Hope and danger in JOBS Act

Today President Obama is scheduled to sign the JOBS Act, legislation that has received both enthusiastic support from the business community and scorn from regulators and consumer organizations.  So what is the reality?
Well, the JOBS Act is deserving of both praise and scorn. 
First the praise.  Contained in the Act is a provision for enabling small businesses to have access to large numbers of investors through crowdfunding.  The concept is simple.  Allow many people to invest relatively small amounts of money into a small business trying to raise limited amounts of money and thus justifying reducing the regulatory oversight on of the Security and Exchange Commission.  These are not gifts as in today’s social crowdfunding, these are the purchasing of shares of a company.
We were successful in amending the crowdfunding part of the JOBS Act in the Senate so as to provide sufficient individual investor protection on this new source of capital for Main Street small businesses.  Not only is it critical that small businesses have better access to capital, especially since banks are not meeting the needs of small businesses according to new analysis, but also because we need investors to feel secure in using crowdfunding.  If the public thinks they will be defrauded of their money, they won’t’ use crowdfunding investing.
Which brings us to the JOBS Act scorn.  The rest of the Act deserves concern because it reduces accounting and disclosure rules for much larger businesses, those capitalized up to $1 billion and having gone public as “big league” securities for less than five years .  The real fear is that this deregulation might eventually result in financial scandals that will shake public confidence even for investing in our small businesses.

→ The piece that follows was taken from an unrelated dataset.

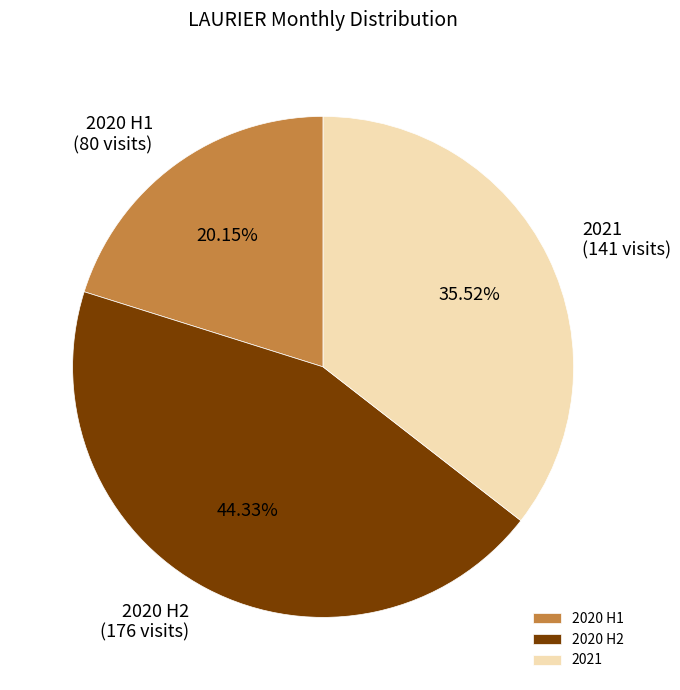

Combined, do 2020 H2 and 2021 account for over 50%?

Yes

So while we hope that the SEC writes the regulations for implementation of the JOBS Act so as to minimize potential fraud on Wall Street, those of us who support crowdfunding to help most small businesses not looking for the “on ramp” to the DOW need to get to work.  We need to create the vehicles that the public will use to make small investments in their local community businesses as safe as possible to protect consumers.  If we don’t, this new hope for accessing capital will fade once again for small business.